* **Assignment**
Repeat every line of the listing below exactly, minus the pictures.

* **Data section**
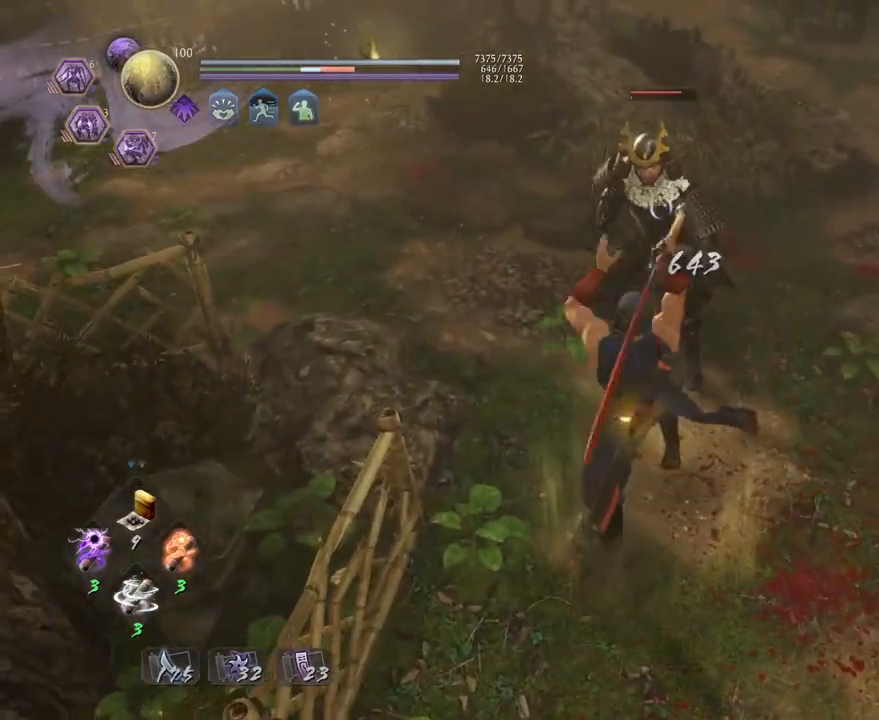
{"buttons": [], "left_stick": "center", "right_stick": "center", "events": [[283, "TRIANGLE", "down"], [367, "TRIANGLE", "up"]]}
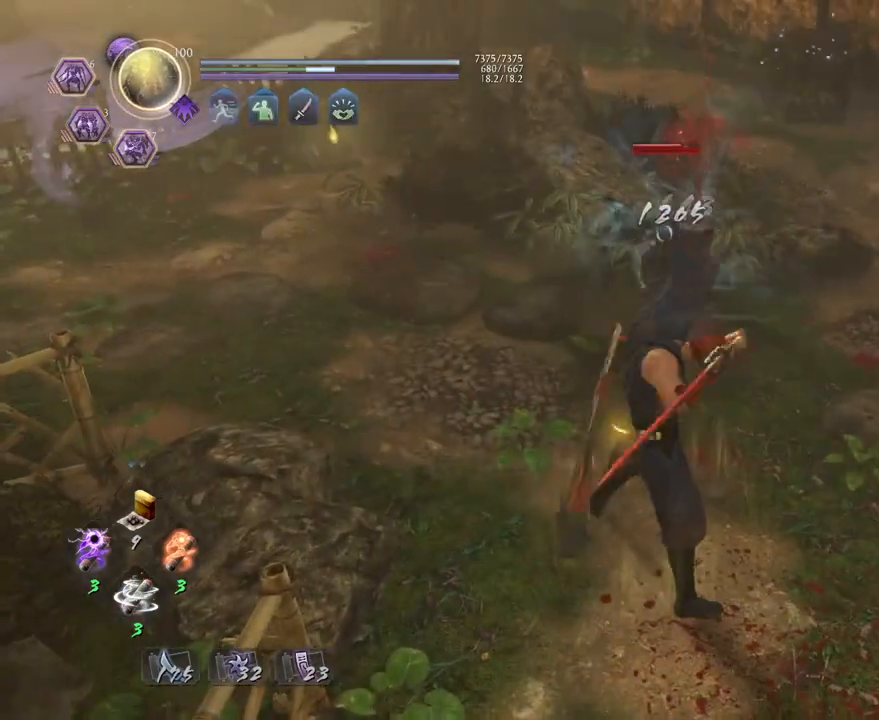
{"buttons": [], "left_stick": "center", "right_stick": "center", "events": []}
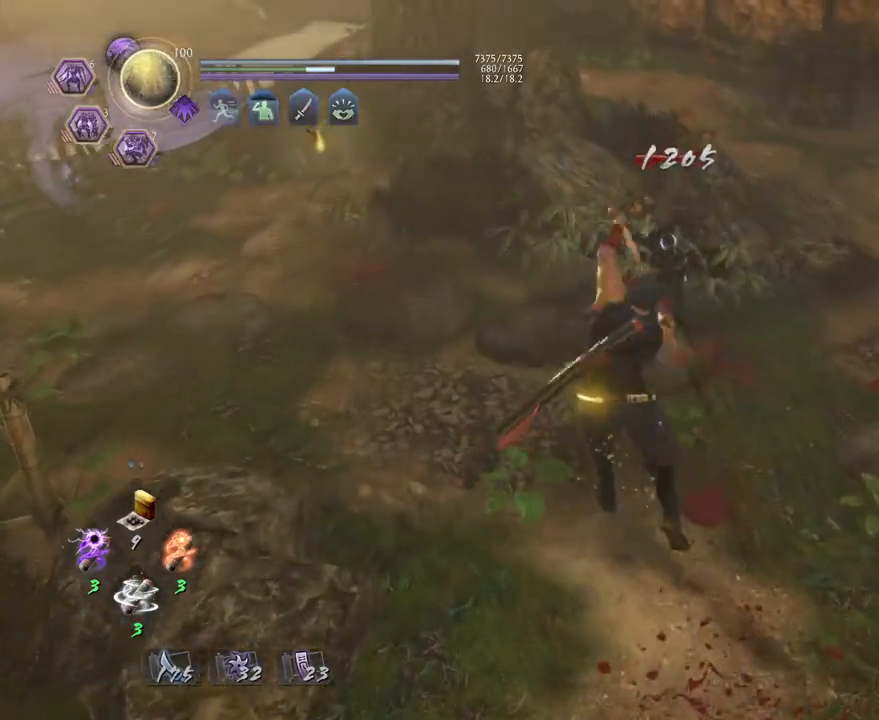
{"buttons": [], "left_stick": "center", "right_stick": "center", "events": []}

* **Solution for this exercise**
{"buttons": [], "left_stick": "center", "right_stick": "center", "events": [[283, "TRIANGLE", "down"], [367, "TRIANGLE", "up"]]}
{"buttons": [], "left_stick": "center", "right_stick": "center", "events": []}
{"buttons": [], "left_stick": "center", "right_stick": "center", "events": []}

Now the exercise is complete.